- [To do]:
For the listing below, the answer is an exact retyping of the lines from the one with "AYAKKABI SİYAH BEYAZ - 41" through the one with "Mostrar más", both included, without pictures.

- [Study material]:

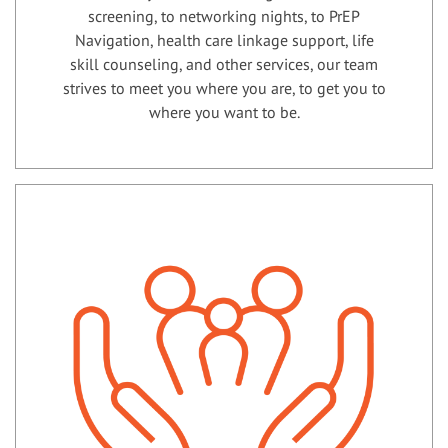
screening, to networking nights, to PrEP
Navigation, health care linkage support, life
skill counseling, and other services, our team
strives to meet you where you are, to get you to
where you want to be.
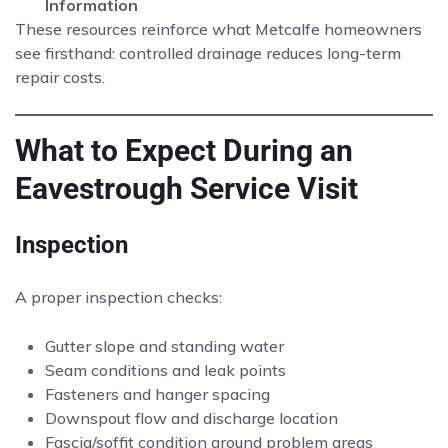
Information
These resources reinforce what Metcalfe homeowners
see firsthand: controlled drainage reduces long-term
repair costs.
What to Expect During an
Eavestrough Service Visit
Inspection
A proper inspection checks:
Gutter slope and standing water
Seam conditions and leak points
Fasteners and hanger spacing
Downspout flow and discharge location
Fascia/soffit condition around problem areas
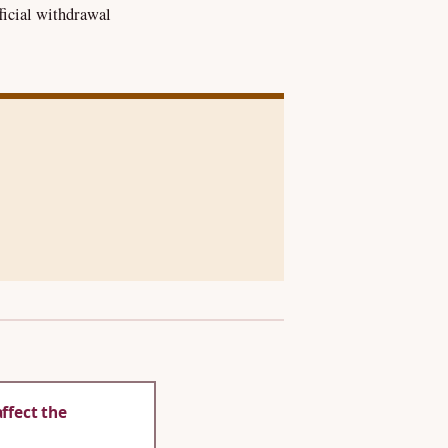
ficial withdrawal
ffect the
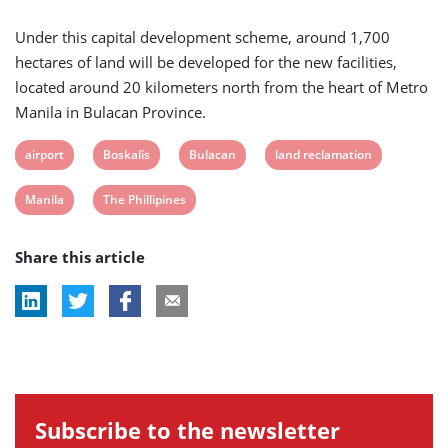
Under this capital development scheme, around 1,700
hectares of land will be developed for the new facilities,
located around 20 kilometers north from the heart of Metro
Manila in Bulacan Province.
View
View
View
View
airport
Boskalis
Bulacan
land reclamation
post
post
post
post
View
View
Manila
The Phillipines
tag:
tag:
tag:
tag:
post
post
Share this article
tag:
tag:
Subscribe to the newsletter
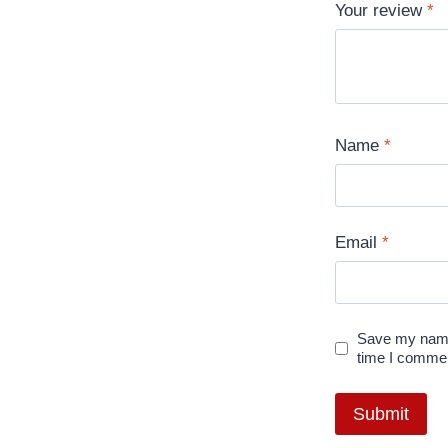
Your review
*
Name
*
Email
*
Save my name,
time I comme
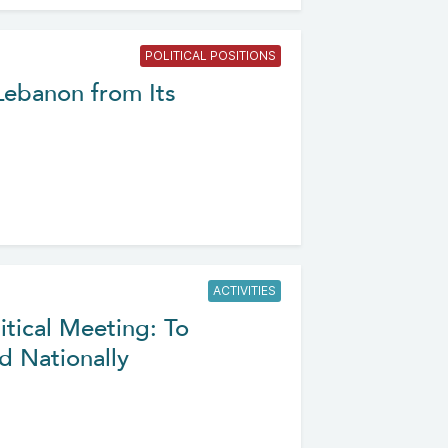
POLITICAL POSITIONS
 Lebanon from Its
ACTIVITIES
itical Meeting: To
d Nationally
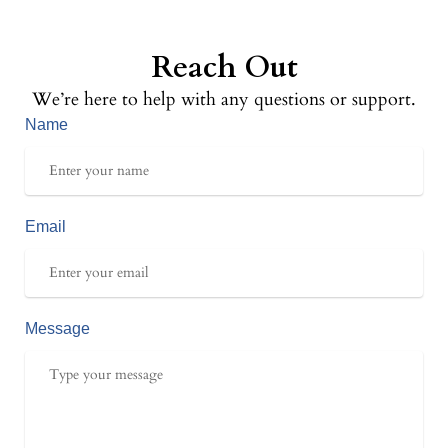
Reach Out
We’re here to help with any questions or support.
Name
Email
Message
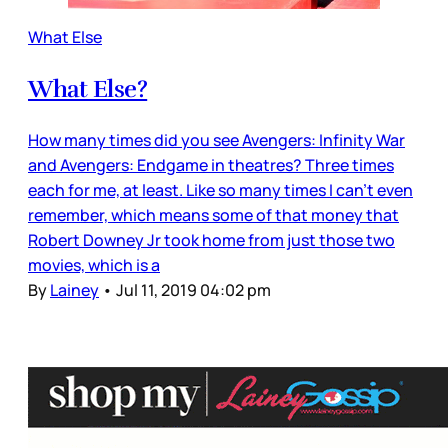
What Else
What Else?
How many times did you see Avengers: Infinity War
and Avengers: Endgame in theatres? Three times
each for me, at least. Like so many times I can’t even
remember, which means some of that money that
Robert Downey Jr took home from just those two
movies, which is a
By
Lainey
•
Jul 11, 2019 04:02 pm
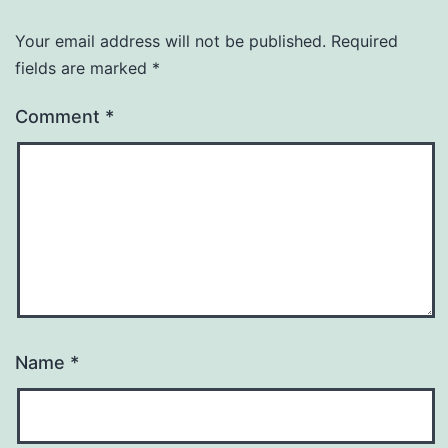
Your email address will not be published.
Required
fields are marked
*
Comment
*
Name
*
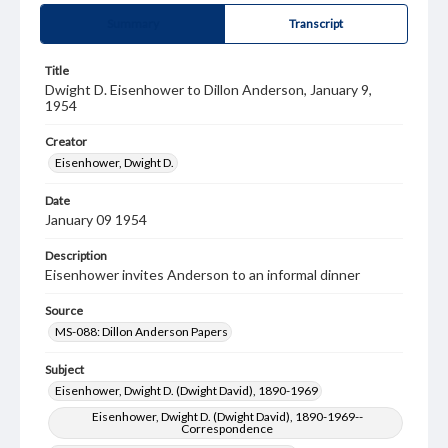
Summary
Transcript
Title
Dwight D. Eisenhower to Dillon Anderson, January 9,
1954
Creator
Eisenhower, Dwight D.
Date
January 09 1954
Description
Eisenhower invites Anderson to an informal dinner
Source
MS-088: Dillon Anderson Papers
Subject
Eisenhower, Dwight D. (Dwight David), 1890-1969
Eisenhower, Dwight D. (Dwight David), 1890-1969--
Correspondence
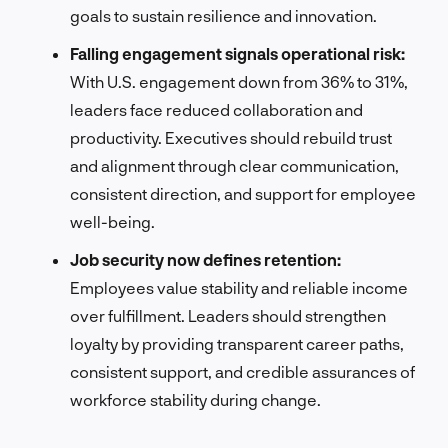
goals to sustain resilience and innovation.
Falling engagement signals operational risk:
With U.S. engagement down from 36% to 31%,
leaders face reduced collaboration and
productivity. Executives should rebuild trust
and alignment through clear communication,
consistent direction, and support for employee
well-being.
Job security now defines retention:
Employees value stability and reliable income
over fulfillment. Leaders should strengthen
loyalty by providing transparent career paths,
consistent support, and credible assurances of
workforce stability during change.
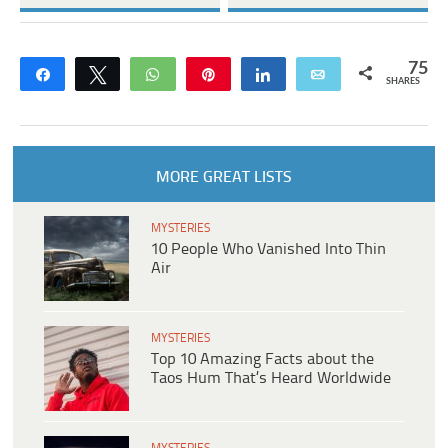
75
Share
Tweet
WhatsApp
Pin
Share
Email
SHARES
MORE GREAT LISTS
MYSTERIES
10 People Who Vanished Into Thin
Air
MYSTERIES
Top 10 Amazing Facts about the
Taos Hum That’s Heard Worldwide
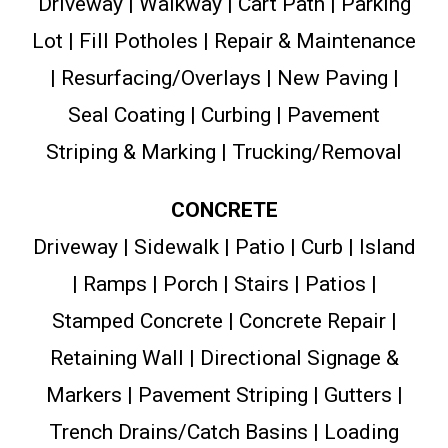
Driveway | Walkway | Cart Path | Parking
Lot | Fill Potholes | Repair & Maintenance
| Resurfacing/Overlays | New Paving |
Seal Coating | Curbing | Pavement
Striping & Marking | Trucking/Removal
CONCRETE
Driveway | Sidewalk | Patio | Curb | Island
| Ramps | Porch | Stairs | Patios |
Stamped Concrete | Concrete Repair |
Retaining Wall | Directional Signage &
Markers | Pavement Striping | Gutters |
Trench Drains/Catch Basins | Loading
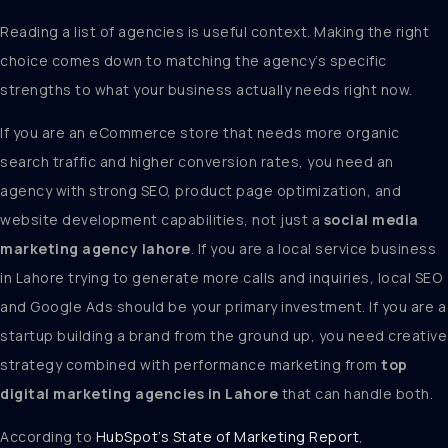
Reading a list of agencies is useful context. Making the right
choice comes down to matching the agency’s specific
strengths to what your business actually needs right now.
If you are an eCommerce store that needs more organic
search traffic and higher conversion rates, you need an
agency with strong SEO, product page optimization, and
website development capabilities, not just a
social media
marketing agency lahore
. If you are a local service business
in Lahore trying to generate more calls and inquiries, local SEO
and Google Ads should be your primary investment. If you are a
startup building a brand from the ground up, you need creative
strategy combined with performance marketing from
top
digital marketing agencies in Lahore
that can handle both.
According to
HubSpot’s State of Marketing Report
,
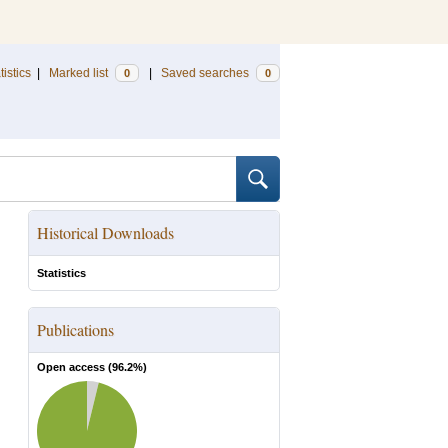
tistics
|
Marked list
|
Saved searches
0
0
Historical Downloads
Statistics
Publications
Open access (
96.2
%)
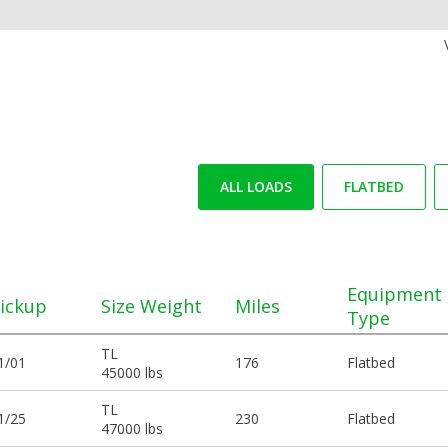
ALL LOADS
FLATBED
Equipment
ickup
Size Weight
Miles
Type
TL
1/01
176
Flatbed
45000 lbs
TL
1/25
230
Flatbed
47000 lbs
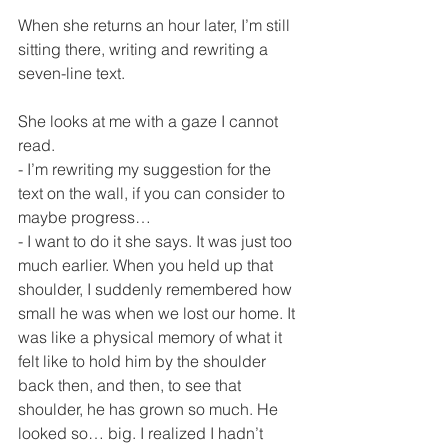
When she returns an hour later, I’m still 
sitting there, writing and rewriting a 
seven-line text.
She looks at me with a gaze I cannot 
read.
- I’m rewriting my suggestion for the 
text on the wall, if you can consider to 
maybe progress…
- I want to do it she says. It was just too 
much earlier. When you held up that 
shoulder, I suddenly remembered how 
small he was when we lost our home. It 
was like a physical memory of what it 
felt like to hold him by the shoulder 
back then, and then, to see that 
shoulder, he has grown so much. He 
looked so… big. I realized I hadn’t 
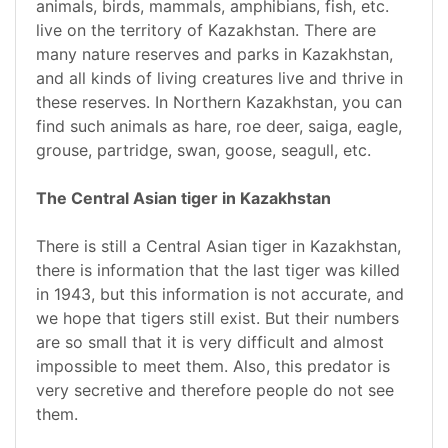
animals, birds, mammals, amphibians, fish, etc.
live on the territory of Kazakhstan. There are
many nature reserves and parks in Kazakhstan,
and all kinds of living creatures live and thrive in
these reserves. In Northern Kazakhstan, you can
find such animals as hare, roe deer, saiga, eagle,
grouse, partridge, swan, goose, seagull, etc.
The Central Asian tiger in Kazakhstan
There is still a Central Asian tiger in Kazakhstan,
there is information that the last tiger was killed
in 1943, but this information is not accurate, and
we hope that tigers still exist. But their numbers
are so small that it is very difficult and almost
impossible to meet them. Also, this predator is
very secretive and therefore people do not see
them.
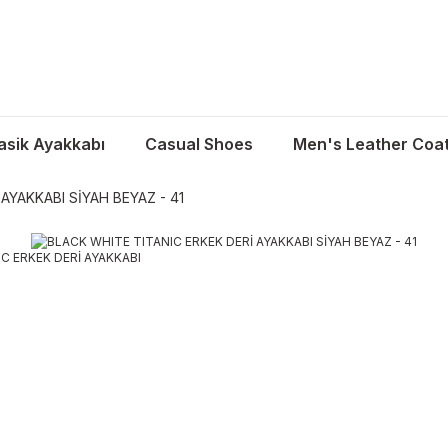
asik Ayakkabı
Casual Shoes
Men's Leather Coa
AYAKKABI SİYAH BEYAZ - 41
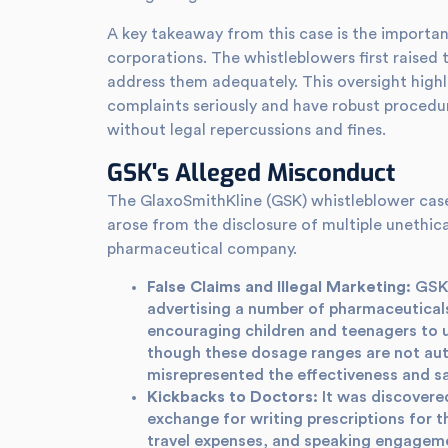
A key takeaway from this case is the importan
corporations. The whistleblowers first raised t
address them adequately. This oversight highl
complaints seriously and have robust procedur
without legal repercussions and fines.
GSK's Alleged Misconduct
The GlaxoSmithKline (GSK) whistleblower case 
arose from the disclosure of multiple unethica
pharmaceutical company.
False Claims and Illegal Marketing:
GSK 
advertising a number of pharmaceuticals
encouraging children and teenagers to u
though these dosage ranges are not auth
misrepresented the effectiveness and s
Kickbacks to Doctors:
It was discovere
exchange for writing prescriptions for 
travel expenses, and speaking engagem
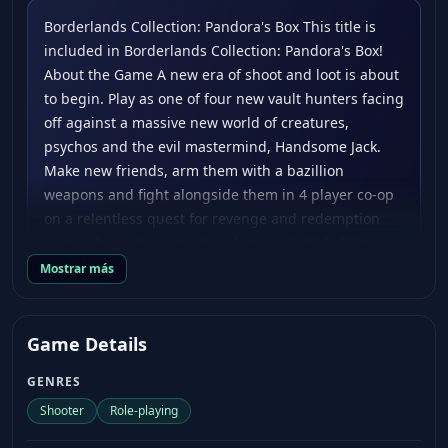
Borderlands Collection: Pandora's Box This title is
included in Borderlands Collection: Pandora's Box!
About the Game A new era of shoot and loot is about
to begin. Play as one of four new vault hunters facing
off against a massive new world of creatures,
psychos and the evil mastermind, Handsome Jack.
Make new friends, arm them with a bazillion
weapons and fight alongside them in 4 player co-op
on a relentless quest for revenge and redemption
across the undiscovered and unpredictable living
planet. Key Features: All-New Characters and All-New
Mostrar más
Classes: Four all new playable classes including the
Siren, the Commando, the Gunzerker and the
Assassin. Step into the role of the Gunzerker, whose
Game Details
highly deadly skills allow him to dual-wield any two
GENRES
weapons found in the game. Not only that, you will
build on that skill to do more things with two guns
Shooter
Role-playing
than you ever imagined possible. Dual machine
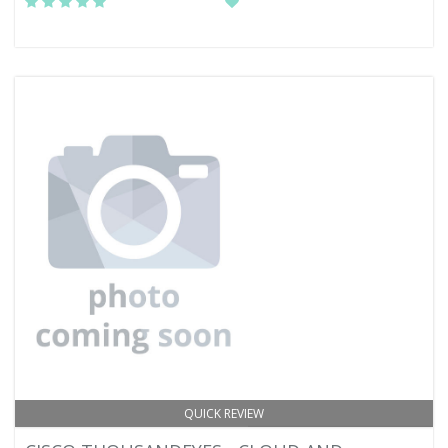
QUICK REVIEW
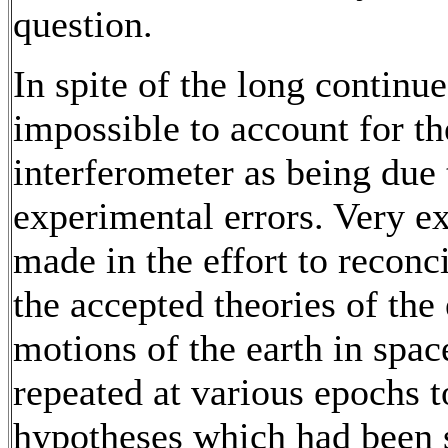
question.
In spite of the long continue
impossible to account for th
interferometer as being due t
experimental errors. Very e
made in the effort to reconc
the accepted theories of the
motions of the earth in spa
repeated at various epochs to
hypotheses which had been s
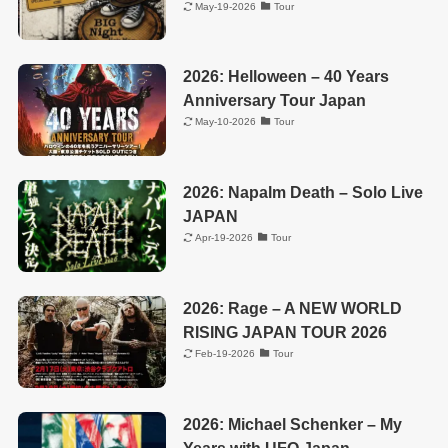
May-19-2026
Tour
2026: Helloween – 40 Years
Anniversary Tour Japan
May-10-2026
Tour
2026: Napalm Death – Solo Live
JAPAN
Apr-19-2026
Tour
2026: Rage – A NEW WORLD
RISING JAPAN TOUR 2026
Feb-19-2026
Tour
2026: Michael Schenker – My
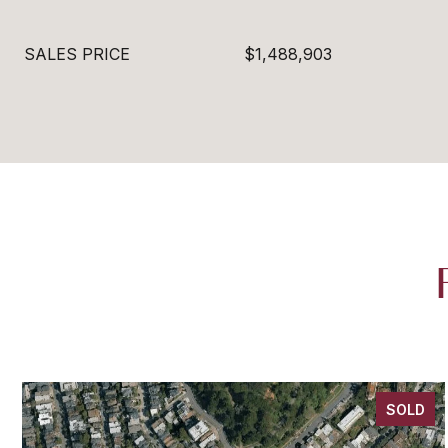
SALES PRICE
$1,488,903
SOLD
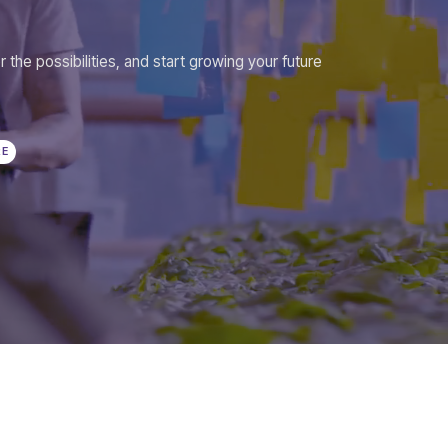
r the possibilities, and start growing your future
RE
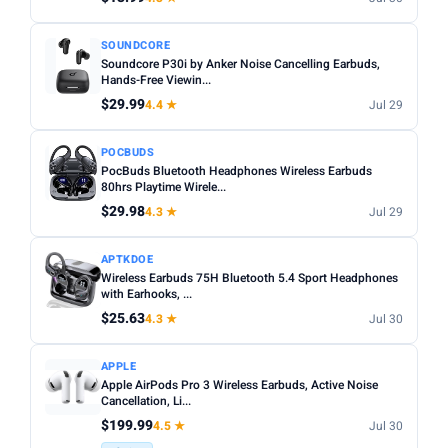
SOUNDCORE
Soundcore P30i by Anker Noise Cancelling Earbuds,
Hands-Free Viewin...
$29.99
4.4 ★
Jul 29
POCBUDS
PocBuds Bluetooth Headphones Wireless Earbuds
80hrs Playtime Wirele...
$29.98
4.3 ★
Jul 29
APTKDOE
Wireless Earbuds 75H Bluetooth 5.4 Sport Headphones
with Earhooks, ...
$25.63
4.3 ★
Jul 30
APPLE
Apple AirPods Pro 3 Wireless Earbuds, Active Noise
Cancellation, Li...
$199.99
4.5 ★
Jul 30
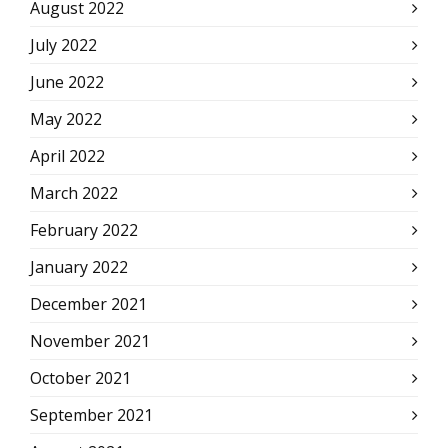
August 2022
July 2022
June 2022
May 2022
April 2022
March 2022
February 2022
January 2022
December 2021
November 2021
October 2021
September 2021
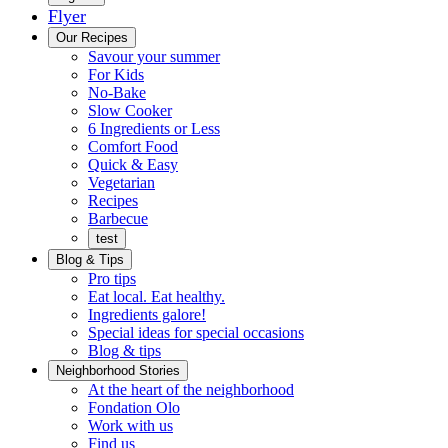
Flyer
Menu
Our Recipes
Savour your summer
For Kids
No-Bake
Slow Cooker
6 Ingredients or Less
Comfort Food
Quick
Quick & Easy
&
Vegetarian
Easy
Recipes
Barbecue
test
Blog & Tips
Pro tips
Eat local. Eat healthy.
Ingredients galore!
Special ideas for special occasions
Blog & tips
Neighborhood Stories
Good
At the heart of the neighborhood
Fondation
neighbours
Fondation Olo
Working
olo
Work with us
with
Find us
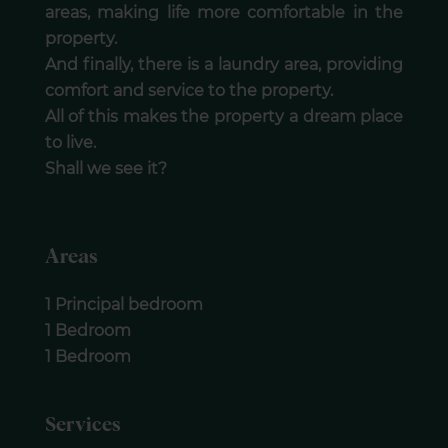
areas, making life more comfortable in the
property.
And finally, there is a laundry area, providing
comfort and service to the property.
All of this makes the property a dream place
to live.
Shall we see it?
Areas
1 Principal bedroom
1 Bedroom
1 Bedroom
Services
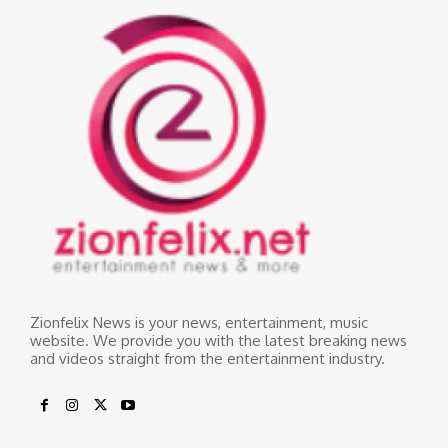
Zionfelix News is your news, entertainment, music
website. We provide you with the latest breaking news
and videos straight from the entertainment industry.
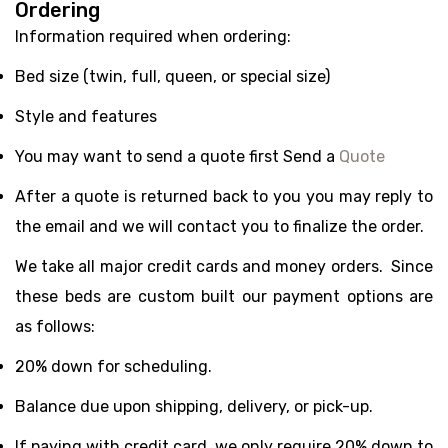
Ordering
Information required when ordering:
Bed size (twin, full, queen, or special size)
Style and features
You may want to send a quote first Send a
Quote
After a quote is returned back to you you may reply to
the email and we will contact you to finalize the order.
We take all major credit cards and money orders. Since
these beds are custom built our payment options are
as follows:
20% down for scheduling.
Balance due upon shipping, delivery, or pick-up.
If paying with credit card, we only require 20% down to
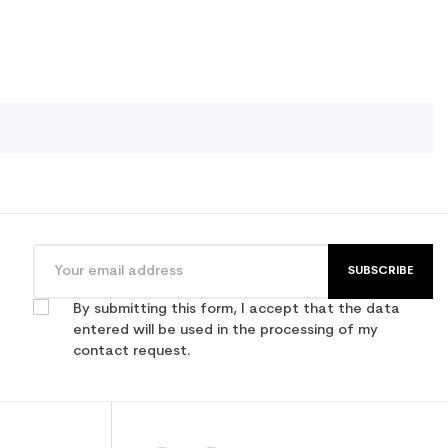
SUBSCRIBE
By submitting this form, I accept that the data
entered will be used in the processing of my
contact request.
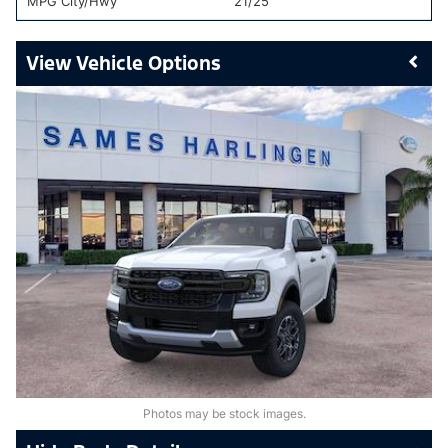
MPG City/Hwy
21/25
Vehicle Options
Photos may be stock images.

- [Finished exercise]:
AYAKKABI SİYAH BEYAZ - 41
A key takeaway from this case is the importan
corporations. The whistleblowers first raised t
address them adequately. This oversight highl
complaints seriously and have robust procedur
without legal repercussions and fines.
GSK's Alleged Misconduct
The GlaxoSmithKline (GSK) whistleblower case 
arose from the disclosure of multiple unethica
pharmaceutical company.
False Claims and Illegal Marketing:
GSK 
advertising a number of pharmaceuticals
encouraging children and teenagers to u
though these dosage ranges are not auth
misrepresented the effectiveness and s
Kickbacks to Doctors:
It was discovere
exchange for writing prescriptions for 
travel expenses, and speaking engagem
Borderlands Collection: Pandora's Box This title is
included in Borderlands Collection: Pandora's Box!
About the Game A new era of shoot and loot is about
to begin. Play as one of four new vault hunters facing
off against a massive new world of creatures,
psychos and the evil mastermind, Handsome Jack.
Make new friends, arm them with a bazillion
weapons and fight alongside them in 4 player co-op
on a relentless quest for revenge and redemption
across the undiscovered and unpredictable living
planet. Key Features: All-New Characters and All-New
Mostrar más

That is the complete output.